▶ **PROBLEM DETAILS**
All that should appear is the run of lines from the one containing "SECTION 1. Issuance" through the end of the records, each repeated exactly.

▶ **TASK MATERIAL**

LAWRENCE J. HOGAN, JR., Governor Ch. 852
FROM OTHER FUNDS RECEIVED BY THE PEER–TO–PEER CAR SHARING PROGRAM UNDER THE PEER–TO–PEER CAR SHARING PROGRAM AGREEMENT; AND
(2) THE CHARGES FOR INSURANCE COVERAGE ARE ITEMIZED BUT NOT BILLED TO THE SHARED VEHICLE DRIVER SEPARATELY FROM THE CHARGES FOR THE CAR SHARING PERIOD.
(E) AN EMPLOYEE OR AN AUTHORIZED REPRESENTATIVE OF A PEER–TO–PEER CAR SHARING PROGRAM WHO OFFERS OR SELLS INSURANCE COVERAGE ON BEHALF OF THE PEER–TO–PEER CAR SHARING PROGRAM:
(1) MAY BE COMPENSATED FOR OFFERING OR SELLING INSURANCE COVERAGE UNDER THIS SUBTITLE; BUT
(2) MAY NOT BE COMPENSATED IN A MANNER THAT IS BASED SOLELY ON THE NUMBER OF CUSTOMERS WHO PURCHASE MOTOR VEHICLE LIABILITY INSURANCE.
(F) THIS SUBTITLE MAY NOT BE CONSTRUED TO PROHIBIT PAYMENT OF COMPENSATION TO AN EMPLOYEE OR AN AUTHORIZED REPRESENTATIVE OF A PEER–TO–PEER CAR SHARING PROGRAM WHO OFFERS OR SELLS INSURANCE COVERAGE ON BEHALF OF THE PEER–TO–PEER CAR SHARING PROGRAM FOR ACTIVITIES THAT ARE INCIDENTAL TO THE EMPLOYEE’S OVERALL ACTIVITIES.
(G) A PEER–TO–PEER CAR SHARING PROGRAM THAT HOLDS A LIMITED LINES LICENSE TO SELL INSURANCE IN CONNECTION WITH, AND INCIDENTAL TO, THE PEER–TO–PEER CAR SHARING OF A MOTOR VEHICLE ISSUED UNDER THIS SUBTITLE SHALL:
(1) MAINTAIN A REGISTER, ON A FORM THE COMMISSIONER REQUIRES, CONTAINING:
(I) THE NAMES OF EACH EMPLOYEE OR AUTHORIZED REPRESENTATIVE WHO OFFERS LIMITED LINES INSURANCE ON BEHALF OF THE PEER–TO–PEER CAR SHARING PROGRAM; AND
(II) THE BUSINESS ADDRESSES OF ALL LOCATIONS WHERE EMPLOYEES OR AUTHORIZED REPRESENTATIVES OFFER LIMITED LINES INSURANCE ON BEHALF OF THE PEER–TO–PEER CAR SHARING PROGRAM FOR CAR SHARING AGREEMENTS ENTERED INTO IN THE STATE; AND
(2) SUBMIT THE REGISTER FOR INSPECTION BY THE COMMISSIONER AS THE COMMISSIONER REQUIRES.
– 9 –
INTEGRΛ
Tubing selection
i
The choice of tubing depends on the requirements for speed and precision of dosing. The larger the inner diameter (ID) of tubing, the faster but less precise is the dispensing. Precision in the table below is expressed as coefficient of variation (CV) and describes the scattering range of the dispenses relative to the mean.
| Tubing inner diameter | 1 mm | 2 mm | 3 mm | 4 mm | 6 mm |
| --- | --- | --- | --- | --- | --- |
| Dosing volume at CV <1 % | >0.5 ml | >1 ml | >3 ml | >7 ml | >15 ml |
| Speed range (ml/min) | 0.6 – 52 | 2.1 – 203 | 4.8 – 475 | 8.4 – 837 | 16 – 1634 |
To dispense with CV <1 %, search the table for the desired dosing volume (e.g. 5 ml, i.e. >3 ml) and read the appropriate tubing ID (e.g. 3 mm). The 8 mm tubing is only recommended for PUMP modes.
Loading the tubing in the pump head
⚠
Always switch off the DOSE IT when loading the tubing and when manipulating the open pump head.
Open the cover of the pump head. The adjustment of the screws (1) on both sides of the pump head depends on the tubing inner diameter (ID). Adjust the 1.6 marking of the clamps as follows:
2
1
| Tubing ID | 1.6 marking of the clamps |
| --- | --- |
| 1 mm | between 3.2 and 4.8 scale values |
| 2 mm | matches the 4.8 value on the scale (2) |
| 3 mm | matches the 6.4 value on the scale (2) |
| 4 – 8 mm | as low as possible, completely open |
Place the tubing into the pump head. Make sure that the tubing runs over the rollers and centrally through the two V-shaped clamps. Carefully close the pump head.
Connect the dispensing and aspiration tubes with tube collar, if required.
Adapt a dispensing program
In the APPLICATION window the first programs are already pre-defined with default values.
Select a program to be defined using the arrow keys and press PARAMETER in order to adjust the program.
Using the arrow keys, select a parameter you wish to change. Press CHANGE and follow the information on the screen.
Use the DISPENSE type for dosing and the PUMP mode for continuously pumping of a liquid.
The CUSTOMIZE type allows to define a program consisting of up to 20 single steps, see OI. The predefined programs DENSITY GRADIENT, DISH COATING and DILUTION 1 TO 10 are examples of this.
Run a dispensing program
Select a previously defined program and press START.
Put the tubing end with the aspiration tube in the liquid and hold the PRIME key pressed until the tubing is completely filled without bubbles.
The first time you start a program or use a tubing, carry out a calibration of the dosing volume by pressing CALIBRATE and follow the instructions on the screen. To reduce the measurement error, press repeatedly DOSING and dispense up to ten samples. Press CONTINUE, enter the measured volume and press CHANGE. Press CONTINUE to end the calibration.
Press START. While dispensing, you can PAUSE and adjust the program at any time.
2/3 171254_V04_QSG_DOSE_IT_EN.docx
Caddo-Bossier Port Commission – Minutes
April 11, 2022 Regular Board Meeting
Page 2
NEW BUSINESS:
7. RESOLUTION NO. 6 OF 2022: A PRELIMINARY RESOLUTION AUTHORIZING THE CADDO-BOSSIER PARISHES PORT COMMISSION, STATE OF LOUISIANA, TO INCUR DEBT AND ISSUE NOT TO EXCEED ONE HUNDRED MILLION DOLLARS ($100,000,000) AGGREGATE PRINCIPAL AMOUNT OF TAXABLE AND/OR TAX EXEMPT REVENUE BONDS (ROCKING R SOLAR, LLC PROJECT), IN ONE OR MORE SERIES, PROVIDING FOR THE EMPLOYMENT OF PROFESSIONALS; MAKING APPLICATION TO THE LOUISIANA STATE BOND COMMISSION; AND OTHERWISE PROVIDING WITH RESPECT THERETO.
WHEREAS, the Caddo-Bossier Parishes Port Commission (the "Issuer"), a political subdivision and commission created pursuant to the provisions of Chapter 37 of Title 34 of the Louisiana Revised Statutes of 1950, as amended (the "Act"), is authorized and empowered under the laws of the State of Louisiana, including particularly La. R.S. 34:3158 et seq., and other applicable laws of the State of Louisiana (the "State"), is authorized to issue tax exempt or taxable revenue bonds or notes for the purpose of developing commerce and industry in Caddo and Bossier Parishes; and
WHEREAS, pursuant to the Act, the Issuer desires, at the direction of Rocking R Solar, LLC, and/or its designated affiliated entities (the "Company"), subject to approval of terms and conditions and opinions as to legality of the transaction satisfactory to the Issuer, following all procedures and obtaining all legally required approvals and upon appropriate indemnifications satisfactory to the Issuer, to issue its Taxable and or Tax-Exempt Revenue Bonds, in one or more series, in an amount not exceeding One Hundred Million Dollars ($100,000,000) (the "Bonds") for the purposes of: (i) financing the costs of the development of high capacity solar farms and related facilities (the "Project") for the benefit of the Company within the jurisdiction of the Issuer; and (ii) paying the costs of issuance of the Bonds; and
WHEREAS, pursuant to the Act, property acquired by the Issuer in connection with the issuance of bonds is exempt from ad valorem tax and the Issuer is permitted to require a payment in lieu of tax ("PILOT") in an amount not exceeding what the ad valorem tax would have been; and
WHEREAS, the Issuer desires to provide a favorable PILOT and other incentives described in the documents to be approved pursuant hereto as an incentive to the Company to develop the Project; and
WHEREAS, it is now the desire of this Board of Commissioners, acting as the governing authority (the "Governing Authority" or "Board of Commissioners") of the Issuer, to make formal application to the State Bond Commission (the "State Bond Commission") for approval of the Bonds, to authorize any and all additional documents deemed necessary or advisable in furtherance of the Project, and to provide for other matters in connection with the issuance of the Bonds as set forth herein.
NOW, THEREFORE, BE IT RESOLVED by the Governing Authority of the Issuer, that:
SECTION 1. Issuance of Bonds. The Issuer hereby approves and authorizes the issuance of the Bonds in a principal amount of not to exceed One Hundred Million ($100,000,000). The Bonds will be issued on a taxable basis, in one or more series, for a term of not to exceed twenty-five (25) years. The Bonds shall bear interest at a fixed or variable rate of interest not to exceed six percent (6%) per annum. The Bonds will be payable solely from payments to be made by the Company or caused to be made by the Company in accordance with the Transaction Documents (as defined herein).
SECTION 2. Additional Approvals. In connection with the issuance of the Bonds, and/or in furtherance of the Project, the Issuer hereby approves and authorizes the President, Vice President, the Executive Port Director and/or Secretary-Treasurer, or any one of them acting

▶ **REPLY TO THE TASK**
SECTION 1. Issuance of Bonds. The Issuer hereby approves and authorizes the issuance of the Bonds in a principal amount of not to exceed One Hundred Million ($100,000,000). The Bonds will be issued on a taxable basis, in one or more series, for a term of not to exceed twenty-five (25) years. The Bonds shall bear interest at a fixed or variable rate of interest not to exceed six percent (6%) per annum. The Bonds will be payable solely from payments to be made by the Company or caused to be made by the Company in accordance with the Transaction Documents (as defined herein).
SECTION 2. Additional Approvals. In connection with the issuance of the Bonds, and/or in furtherance of the Project, the Issuer hereby approves and authorizes the President, Vice President, the Executive Port Director and/or Secretary-Treasurer, or any one of them acting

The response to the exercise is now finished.